Малыш и так уже почти перестал всхлипывать, а при виде подарка и вовсе просиял.
— Пасибо.
Он поудобнее устроился у мамы на коленях, принял предложенную конфету и, прижавшись для спокойствия к маме, принялся сосать леденец.
— Я вовсе не критикую Петирона, Мерелан, — серьезно произнесла Бетрис.
Мерелан мягко улыбнулась.
— Все, что ты сказала, Бетрис, чистая правда. Но, в общем-то, с Петироном намного легче иметь дело, когда он разговаривает, а не что-то сочиняет.
— Вот только сочиняет он чаще… Мерелан рассмеялась.
— Петирон — человек сложный, — покровительственно произнесла она. — Таким уж он уродился.
— Гм. Да он, можно сказать, счастливчик, раз ему досталась жена, которая относится к нему с таким пониманием, — многозначительно заметила Бетрис, — и которая способна петь его творения, и для нее это так же легко и просто, как дышать.
Только тс-с-с, — Мерелан прижала палец к губам. — Иногда мне приходится здорово потрудиться, чтобы удержаться на том уровне, который он задает.
— Быть не может! — деланно удивилась Бетрис, а потом широко улыбнулась певице.
— И тем не менее это правда, но… — лицо Мерелан смягчилось; сейчас на нем читалась гордость за мужа, — это здорово — когда тебе выпадает случай испытать свои силы в таких великолепных произведениях.
Бетрис кивком указала на Роби, который от радости успел измазать конфетой руки, мордашку и одеяло.
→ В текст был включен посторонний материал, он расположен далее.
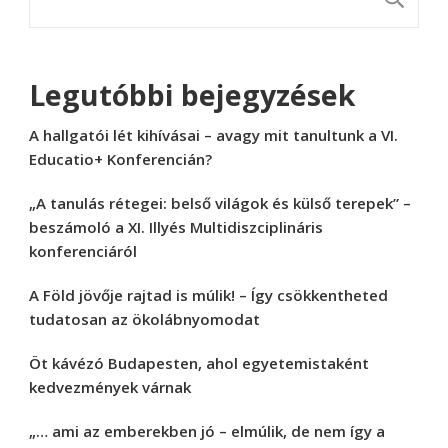
Legutóbbi bejegyzések
A hallgatói lét kihívásai – avagy mit tanultunk a VI.
Educatio+ Konferencián?
„A tanulás rétegei: belső világok és külső terepek” –
beszámoló a XI. Illyés Multidiszciplináris
konferenciáról
A Föld jövője rajtad is múlik! – Így csökkentheted
tudatosan az ökolábnyomodat
Öt kávézó Budapesten, ahol egyetemistaként
kedvezmények várnak
„… ami az emberekben jó – elmúlik, de nem így a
— А что ты станешь делать с ним?
— Ну, первым делом я позабочусь, чтобы мастер Уошелл никогда больше не занимал студию Петирона, — отозвалась Мерелан с обычной своей спокойной решимостью. — И постараюсь не оставлять этих двух красавцев наедине, если только Роби не будет крепко спать.
— И это опять создаст тебе лишние сложности, — фыркнула Бетрис.
Мерелан пожала плечами.
— Примерно через Оборот днем Роби уже будет играть с другими детьми. Так что особых жертв от меня не потребуется. Верно, мой маленький?
— И то правда, — со вздохом согласилась Бетрис. — До чего же быстро дети вырастают и покидают родителей…
И она снова вздохнула.
Мерелан почувствовала, что к ней что-то прилипло; оказалось, Робинтон выронил леденец.
— Нет, ну ты видела такое? — тихонько спросила она и улыбнулась, с любовью глядя на сына. Роби спал, и тень от густых ресниц падала на щеку.
— Так уложи его тут, пусть поспит.
— Как же я его оставлю? — принялась отнекиваться Мерелан. — У тебя и своих дел хватает.